_INPUT DATA_.
++++++

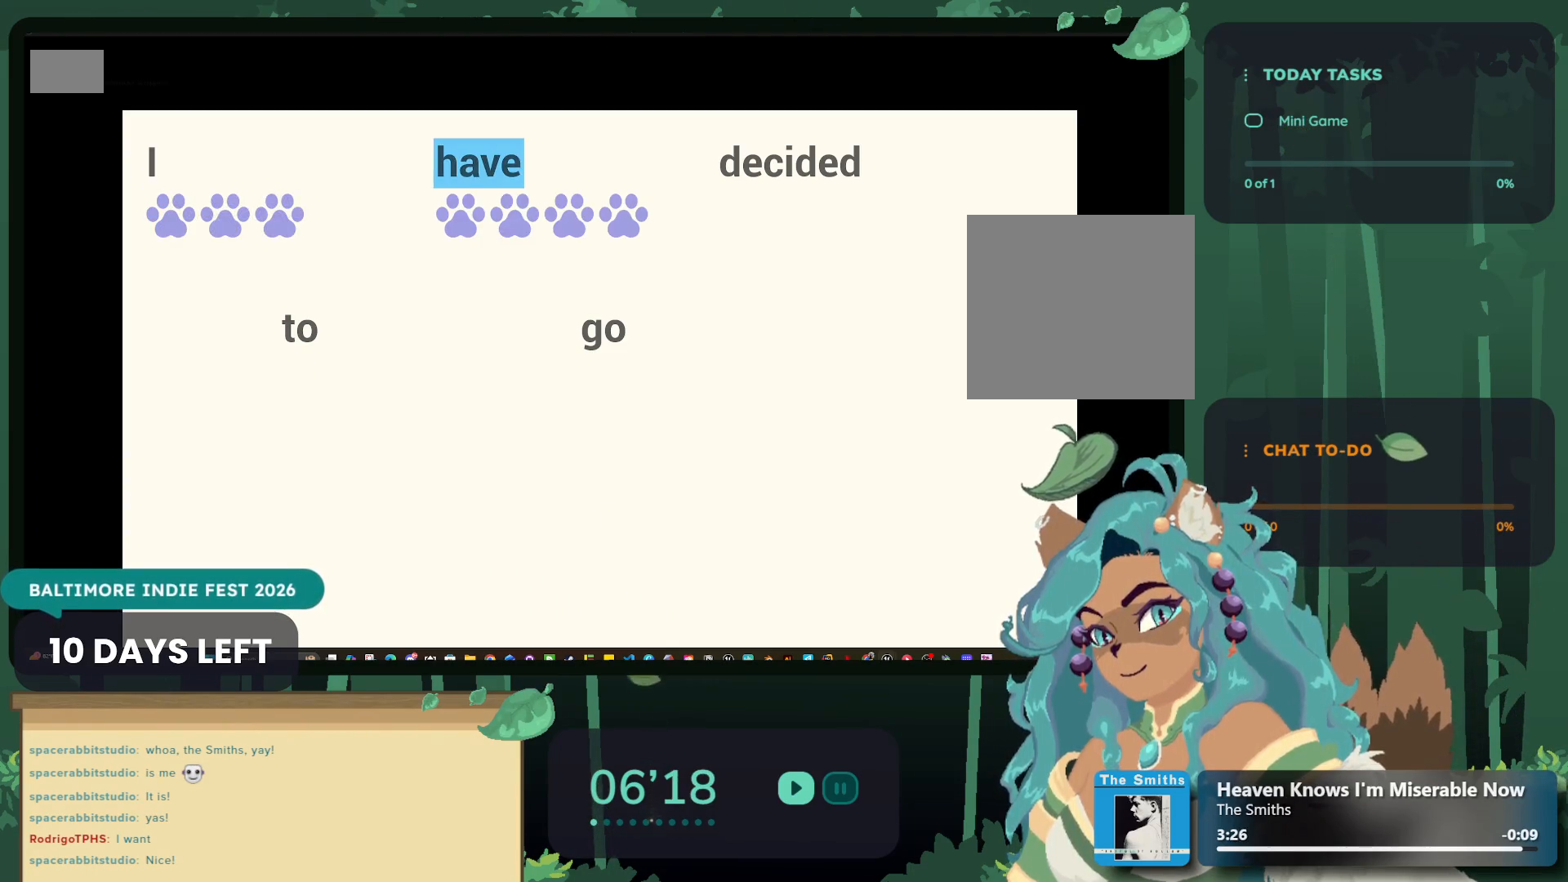
{"buttons": [], "left_stick": "center", "right_stick": "center", "events": [[300, "A", "down"], [384, "A", "up"]]}
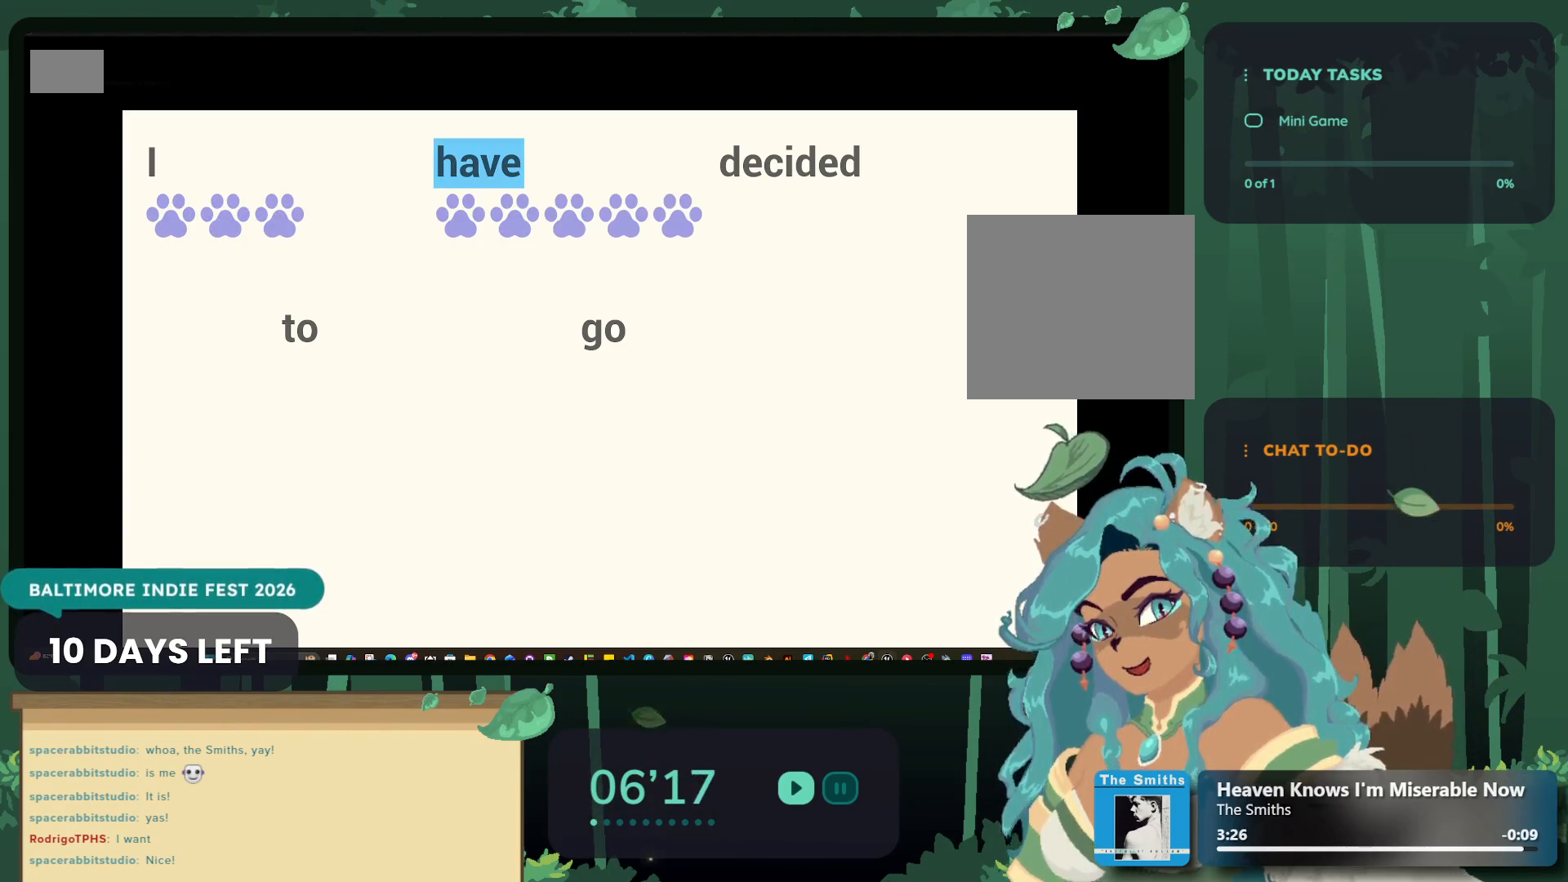
{"buttons": [], "left_stick": "center", "right_stick": "center", "events": [[134, "left_stick", "left"], [317, "left_stick", "center"], [417, "A", "down"], [500, "A", "up"]]}
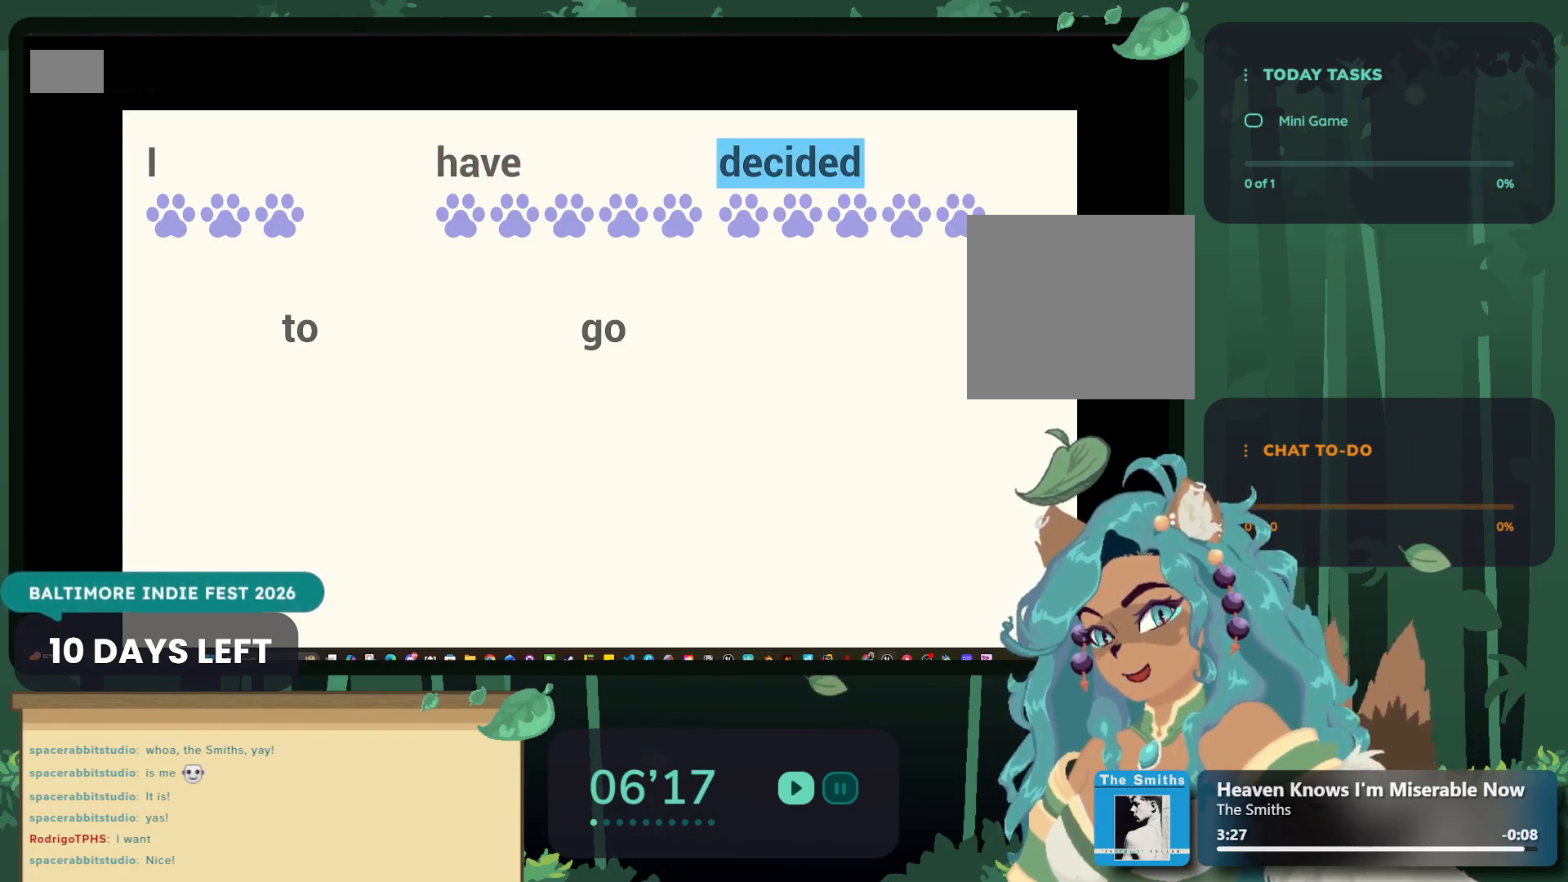
{"buttons": [], "left_stick": "left", "right_stick": "center", "events": [[317, "left_stick", "left"]]}
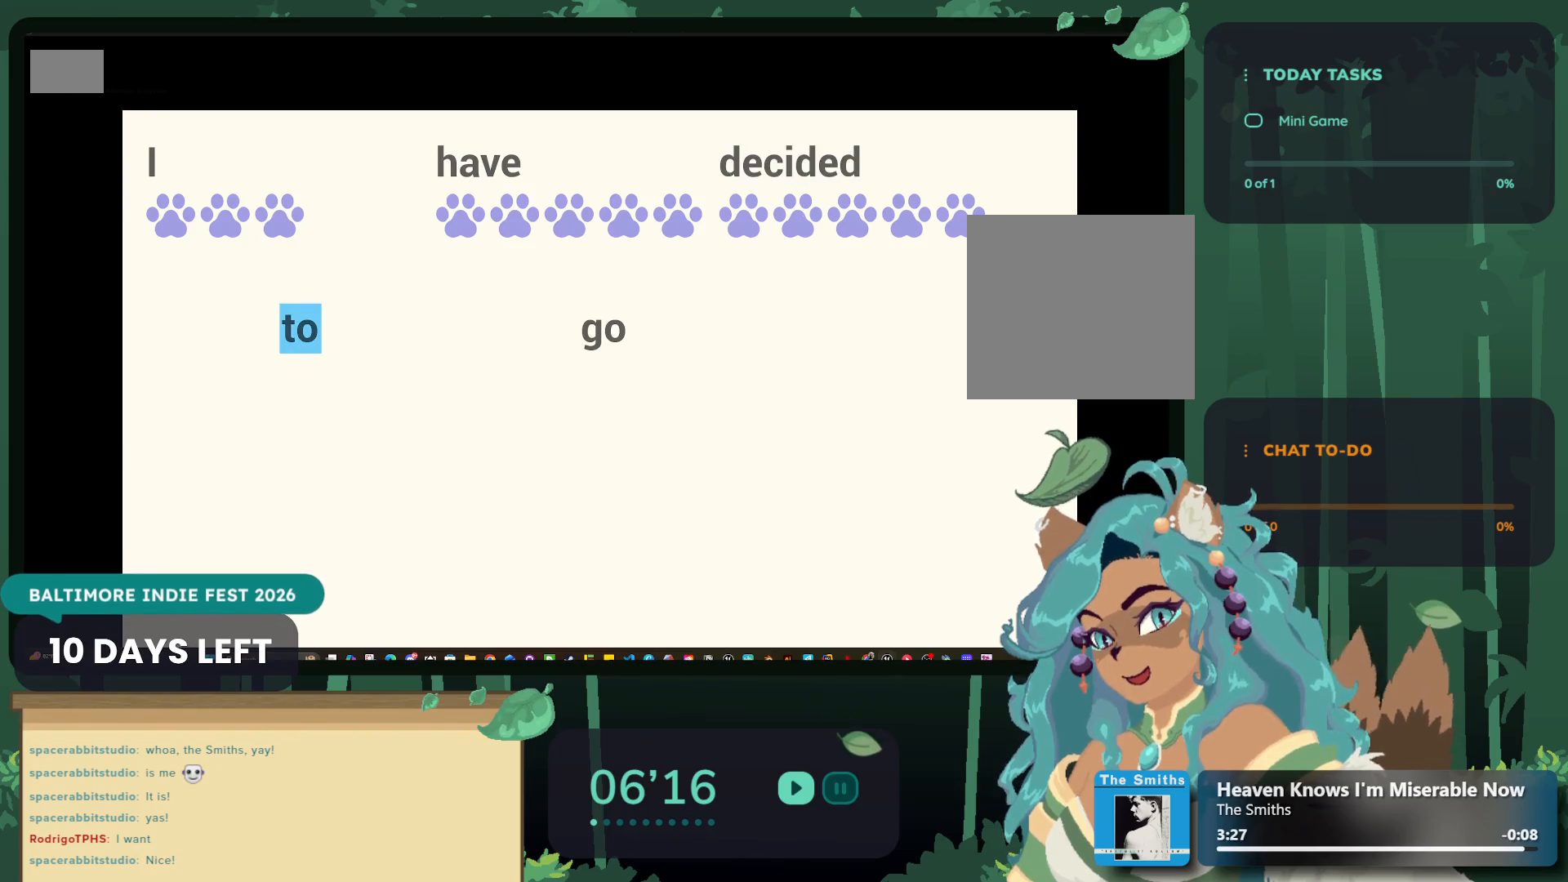
{"buttons": [], "left_stick": "center", "right_stick": "center", "events": [[67, "left_stick", "center"], [117, "A", "down"], [200, "A", "up"], [384, "A", "down"], [434, "A", "up"]]}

++++++

_EXERCISE DESCRIPTION_. Could the listing above be printed again in full, with every picture omitted?

_SOLUTION_.
{"buttons": [], "left_stick": "center", "right_stick": "center", "events": [[300, "A", "down"], [384, "A", "up"]]}
{"buttons": [], "left_stick": "center", "right_stick": "center", "events": [[134, "left_stick", "left"], [317, "left_stick", "center"], [417, "A", "down"], [500, "A", "up"]]}
{"buttons": [], "left_stick": "left", "right_stick": "center", "events": [[317, "left_stick", "left"]]}
{"buttons": [], "left_stick": "center", "right_stick": "center", "events": [[67, "left_stick", "center"], [117, "A", "down"], [200, "A", "up"], [384, "A", "down"], [434, "A", "up"]]}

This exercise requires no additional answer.